The Biden administration and the drug’s manufacturer urged the justices to reverse a lower-court ruling that would make it more difficult to access mifepristone, in a case that centers on the role of government agencies in regulating medicine and returns the issue of abortion to the high court less than
two years after the conservative majority overturned Roe v. Wade.
DW: After Moscow attack, could Putin's image suffer in Russia? By Aparna Ramamurthy
"Putin resign!"
This chant rang out in 2018 after a fire broke out at a crowded mall in Siberia, just a week after the last Russian presidential election, which gave Vladimir Putin a second consecutive term as president — and his fourth overall.
But after the deadly attack at the Crocus City Hall concert venue in Moscow on Friday, it's instead the slogan "We mourn" that has blanketed the city as Russia grieves the loss of at least 139 lives.
Just five days after the 2024 presidential election, in which Putin extended his term by another six years, gunmen dressed in camouflage gear stormed the hall, shooting people at close range and hurling incendiary bombs.
The so-called Islamic State-Khorasan Province (ISIS-K) has claimed responsibility for the attack, with Washington saying there is no reason to doubt the claim by the extremist group, an Afghanistan branch of the transnational "Islamic State" (IS) militant group.
But will any blame be assigned to Putin for what is being widely seen as a serious blunder by Russian intelligence?

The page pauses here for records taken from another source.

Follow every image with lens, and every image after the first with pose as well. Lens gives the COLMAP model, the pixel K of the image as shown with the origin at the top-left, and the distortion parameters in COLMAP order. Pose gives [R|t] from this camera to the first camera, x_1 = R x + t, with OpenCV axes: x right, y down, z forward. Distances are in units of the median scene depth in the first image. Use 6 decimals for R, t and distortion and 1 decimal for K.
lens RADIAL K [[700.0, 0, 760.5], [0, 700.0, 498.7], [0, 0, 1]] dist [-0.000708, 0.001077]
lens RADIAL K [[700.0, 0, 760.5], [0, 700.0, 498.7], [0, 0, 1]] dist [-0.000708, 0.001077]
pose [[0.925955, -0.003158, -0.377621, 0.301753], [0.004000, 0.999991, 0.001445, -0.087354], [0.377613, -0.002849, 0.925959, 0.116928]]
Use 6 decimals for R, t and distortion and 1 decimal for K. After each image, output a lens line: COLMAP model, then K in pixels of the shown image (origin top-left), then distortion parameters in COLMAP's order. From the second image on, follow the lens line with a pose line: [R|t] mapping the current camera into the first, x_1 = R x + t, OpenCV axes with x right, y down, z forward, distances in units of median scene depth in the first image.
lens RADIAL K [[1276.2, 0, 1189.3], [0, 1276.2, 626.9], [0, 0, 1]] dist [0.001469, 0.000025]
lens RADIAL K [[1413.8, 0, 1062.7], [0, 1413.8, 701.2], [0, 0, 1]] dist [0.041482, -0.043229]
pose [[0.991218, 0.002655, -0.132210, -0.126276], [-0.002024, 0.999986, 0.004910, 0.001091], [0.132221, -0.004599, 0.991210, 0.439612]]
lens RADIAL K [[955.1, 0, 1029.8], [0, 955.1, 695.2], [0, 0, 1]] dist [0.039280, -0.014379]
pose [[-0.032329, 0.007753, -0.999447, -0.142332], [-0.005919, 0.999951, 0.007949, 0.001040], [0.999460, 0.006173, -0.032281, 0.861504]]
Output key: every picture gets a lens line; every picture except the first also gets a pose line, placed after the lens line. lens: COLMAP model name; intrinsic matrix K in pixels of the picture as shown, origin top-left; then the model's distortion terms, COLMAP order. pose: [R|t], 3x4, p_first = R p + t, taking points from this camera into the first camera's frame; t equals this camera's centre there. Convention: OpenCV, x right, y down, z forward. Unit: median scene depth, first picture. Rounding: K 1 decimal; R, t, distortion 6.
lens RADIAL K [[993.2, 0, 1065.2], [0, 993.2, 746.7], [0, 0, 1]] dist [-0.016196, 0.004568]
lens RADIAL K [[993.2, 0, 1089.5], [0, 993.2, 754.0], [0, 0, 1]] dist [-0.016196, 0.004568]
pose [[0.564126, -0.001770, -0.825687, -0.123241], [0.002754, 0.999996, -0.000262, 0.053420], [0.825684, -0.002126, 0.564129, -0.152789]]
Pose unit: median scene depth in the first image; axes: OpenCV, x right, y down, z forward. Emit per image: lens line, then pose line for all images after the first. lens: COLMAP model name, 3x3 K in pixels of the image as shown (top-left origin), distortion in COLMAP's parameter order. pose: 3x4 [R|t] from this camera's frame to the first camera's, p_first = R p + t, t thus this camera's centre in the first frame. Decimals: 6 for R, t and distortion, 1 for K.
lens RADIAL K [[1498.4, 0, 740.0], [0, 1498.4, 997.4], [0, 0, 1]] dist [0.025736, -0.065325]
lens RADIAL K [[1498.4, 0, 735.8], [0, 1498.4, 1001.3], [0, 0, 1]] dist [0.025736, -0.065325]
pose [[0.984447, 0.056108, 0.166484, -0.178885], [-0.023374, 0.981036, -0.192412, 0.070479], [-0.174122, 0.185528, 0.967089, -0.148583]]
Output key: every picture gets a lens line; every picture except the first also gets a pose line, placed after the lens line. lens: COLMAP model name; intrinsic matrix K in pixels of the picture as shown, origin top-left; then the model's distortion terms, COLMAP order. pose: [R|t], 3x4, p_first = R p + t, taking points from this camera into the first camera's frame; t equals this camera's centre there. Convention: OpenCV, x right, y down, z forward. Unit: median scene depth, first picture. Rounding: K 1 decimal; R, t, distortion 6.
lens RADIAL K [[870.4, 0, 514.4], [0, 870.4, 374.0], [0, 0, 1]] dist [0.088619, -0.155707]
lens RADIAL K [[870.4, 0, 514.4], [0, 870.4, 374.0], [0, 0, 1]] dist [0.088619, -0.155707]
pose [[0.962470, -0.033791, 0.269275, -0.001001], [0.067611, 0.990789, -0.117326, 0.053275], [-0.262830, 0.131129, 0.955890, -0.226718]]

Guardian: Brazil and Colombia voice concern as Venezuela bans opposition candidate by Tom Phillips
A chorus of Latin American nations, including Brazil and Colombia, have voiced concern over the deteriorating political situation in Venezuela after the opposition politician best-positioned to challenge its strongman leader, Nicolás Maduro, in July’s presidential election was prevented from registering for the vote.
Corina Yoris, an 80-year-old philosopher, was little-known outside academic circles until last Friday, when she was catapulted on to the frontline of Venezuela’s long-running political crisis by being named as the substitute for María Corina Machado, a prominent opposition figure who had been banned from running in the election.
Members of the opposition had hoped the octogenarian grandmother of seven might prove an unconventional yet effective adversary capable of discombobulating the 61-year-old Maduro, who has held power since becoming president after Hugo Chávez’s 2013 death. Maduro’s re-election, in 2018, was widely denounced as an illegitimate farce by western governments.
Everyone have the best possible evening!